6-Year-Old Forced To Do the ‘Walk of Shame’ After Not Being Able to Pay for $2.25 Lunch

Bullying has become an enormous issue in schools, but a fresh problem now appears to be happening: lunch shaming?

Students are denied food or often served just a peanut butter and jelly sandwich if their parents have fallen back on their accounts, resulting in other students singling out and teasing these children. This was discovered the hard way last week by Indiana kindergartner Anya Howard.

A cafeteria worker, who said the girl didn’t have enough money in her account to purchase the $2.25 lunch, told the 6-year-old to return her hot food tray.

The worker then sent Anya and one more student to the back of the lunch line and told them to wait for a peanut butter and jelly sandwich instead.

“They were laughing at us,” Anya said of her classmates, who saw what had happened.

Anya said she did not know how to react to her laughing classmates, and now her grandpa is talking about the “lunch shaming” of his granddaughter. As a former teacher, he is asking the district administrators to review their policies on cafeteria food.

“When she was talking to me about it, she was more than ‘sad,'” Dwight Howard said. “I mean, that’s embarrassing for a little 6-year-old.”

Although the policy is to issue lunch account payment reminders dipping to $5, Howard, a former teacher, said the school had failed to notify the family that Anya’s account had fallen to just 10 cents.

“They waited until there was a dime left, denied her the opportunity to eat the lunch that she had [been served and tried to pay for] and then she had to go to the end of the line to wait for a PB&J,” he said.

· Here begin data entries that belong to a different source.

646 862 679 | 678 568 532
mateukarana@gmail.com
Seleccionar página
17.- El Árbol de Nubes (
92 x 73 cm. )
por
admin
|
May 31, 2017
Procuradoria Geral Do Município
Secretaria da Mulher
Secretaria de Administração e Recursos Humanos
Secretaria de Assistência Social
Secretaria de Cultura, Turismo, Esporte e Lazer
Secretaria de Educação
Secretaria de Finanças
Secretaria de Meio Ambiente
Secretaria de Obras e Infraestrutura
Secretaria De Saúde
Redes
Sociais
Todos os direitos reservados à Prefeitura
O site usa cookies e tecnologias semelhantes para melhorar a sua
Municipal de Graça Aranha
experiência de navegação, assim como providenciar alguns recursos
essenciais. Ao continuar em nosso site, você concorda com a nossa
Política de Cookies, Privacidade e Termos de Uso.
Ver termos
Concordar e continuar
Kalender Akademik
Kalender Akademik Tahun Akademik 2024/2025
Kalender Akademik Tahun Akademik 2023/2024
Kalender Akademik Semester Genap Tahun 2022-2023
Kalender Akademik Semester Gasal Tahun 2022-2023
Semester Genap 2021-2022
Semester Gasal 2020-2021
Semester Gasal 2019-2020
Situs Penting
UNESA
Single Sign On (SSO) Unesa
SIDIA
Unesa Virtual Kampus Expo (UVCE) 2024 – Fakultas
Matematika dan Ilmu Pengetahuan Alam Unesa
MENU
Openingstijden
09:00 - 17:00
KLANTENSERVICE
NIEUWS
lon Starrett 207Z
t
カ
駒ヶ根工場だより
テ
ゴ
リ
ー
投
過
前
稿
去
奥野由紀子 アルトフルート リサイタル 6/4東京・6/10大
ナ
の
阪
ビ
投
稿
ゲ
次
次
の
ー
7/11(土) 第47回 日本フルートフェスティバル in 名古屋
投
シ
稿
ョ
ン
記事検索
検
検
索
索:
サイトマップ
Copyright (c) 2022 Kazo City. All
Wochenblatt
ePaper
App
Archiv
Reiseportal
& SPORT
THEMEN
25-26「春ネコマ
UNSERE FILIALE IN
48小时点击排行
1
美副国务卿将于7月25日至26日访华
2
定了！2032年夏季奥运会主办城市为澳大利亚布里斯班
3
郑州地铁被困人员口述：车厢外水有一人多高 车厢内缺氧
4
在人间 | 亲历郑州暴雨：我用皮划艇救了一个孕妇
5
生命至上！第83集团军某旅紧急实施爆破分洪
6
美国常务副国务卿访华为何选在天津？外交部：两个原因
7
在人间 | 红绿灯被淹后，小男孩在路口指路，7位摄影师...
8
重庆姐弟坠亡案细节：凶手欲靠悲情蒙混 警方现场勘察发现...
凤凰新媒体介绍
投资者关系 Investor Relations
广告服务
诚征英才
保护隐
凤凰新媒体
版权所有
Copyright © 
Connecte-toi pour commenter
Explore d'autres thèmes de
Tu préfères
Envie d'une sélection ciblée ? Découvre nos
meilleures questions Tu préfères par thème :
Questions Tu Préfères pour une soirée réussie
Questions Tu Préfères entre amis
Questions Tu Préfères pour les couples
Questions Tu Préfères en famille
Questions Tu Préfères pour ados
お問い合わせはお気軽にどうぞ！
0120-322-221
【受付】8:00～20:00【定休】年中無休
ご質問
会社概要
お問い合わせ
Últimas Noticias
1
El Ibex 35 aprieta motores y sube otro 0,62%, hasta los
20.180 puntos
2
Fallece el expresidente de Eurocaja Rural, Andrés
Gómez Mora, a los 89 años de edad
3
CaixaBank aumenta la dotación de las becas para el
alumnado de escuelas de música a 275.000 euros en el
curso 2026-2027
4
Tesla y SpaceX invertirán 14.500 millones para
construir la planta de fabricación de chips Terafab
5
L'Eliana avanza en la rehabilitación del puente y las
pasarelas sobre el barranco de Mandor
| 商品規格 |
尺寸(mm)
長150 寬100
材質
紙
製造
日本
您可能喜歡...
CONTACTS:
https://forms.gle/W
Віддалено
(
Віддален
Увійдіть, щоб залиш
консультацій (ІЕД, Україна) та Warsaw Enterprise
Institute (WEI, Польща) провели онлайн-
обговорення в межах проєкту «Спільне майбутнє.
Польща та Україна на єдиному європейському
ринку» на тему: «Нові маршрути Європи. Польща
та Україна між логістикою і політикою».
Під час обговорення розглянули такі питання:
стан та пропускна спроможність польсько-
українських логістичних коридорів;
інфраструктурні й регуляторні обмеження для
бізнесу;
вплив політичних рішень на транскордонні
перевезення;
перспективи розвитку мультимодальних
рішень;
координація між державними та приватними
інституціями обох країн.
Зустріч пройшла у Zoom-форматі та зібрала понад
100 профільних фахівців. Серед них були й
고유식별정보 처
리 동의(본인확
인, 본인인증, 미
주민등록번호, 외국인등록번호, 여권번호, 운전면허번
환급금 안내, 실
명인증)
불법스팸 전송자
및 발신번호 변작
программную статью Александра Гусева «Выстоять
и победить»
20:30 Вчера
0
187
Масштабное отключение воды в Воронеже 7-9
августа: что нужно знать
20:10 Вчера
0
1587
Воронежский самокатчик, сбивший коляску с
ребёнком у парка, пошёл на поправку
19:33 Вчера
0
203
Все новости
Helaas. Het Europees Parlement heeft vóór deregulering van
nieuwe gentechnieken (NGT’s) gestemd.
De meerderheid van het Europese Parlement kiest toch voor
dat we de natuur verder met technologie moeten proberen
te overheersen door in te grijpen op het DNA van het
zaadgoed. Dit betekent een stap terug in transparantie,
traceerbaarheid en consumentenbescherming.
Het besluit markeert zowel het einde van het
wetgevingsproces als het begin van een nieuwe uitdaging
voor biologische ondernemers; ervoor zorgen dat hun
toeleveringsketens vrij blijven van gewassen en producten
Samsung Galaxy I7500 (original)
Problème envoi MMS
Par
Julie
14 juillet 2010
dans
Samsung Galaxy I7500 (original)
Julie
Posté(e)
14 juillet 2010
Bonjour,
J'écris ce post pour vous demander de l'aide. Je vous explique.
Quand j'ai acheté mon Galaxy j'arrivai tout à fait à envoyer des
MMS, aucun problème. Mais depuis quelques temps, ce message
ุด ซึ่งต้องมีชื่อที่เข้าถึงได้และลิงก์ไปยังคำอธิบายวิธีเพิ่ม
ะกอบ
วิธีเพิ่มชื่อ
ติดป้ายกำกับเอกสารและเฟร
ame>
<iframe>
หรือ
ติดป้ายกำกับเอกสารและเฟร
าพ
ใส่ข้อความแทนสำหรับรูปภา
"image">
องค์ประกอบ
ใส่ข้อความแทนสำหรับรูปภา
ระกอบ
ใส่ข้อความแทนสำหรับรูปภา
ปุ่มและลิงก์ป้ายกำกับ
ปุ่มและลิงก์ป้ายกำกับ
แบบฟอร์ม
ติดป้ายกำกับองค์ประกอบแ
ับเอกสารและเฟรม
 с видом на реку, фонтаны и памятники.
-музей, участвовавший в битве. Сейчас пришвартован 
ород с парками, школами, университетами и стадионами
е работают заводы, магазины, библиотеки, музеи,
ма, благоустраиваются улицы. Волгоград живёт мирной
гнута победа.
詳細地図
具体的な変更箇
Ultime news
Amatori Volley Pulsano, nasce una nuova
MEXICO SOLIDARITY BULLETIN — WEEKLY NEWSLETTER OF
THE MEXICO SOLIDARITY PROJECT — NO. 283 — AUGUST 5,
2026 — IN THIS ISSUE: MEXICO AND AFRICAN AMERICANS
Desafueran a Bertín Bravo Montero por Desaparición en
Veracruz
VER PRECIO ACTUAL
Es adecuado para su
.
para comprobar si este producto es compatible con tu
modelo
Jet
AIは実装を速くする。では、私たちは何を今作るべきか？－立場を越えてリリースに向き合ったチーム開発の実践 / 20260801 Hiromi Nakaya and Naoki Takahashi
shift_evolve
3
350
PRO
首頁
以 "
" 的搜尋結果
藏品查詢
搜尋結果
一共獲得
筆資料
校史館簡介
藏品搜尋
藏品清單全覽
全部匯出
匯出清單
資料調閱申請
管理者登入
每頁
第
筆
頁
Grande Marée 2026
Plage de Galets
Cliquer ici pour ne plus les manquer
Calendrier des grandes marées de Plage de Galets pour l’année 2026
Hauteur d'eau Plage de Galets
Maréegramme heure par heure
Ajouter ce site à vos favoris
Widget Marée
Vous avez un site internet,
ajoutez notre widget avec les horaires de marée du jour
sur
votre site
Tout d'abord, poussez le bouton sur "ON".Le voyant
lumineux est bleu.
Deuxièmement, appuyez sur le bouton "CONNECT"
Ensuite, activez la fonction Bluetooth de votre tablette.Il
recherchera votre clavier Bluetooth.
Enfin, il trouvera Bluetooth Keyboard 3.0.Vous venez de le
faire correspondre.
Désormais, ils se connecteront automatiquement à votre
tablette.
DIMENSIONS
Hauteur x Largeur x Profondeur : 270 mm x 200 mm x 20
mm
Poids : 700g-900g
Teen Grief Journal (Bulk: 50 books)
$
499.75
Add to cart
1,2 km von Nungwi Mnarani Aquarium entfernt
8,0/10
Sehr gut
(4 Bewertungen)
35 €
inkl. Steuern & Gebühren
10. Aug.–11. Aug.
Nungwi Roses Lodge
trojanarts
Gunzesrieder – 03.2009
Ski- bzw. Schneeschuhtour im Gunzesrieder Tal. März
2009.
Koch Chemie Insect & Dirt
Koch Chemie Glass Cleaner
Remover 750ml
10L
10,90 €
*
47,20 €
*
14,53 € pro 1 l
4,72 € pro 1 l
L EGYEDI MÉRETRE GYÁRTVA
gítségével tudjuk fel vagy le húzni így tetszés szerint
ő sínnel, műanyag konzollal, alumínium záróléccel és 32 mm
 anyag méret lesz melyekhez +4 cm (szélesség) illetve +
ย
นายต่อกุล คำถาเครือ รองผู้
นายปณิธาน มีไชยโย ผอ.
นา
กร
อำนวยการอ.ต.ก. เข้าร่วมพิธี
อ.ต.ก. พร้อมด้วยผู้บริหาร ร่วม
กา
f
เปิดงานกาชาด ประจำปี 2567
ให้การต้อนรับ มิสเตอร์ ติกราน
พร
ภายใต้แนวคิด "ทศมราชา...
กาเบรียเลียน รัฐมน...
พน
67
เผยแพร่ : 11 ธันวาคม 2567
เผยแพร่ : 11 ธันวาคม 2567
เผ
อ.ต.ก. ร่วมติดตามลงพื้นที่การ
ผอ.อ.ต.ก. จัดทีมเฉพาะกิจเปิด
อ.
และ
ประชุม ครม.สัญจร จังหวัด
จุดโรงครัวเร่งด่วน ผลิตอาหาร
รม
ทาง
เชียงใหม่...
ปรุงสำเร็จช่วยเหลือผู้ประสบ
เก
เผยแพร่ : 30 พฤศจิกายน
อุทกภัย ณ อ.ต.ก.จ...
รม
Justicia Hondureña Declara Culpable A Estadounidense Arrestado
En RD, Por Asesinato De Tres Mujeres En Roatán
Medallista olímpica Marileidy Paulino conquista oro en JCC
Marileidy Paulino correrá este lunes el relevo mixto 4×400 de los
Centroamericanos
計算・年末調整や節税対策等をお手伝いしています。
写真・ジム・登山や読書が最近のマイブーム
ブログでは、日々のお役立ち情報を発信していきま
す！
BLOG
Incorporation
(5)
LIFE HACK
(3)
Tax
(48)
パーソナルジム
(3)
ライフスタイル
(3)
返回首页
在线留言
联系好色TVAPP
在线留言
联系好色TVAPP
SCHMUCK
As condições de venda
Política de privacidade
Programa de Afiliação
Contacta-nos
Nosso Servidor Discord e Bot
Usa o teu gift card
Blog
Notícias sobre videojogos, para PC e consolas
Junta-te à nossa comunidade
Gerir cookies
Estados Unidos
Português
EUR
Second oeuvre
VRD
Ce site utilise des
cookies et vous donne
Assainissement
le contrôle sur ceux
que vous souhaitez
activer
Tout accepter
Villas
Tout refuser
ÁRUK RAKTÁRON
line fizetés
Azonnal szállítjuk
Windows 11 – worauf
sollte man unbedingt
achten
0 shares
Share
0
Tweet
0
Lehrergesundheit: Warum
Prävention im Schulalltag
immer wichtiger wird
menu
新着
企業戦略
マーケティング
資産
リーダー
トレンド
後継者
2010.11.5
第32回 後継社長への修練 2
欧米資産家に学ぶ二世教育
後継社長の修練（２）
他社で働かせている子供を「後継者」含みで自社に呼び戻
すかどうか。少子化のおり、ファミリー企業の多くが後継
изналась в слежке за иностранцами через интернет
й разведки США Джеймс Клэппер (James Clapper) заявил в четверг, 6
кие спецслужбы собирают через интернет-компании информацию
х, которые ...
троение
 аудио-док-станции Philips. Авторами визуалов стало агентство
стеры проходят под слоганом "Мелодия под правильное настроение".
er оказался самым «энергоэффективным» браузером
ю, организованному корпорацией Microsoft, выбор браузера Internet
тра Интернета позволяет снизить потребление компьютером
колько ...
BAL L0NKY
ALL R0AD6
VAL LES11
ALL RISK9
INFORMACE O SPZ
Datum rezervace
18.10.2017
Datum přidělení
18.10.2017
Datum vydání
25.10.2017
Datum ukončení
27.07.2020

A statement from a district official indicates that the incident that involved Anya being denied the hot lunch appears to follow the standard procedure.

“It is not an uncommon occurrence for multiple students to be served the alternate lunch on any given day,” Kent DeKoninck, Greenwood Community Schools superintendent, said in an email sent to News 8.

“Any time this happens, our staff looks to handle all of these as discreetly as possible. … We do allow elementary students to charge two hot meals before receiving the alternate meal,” he said.

But according to Howard, the situation with Anya was not handled with discretion. He described the “cafeteria walk of shame” as unnecessary and humiliating.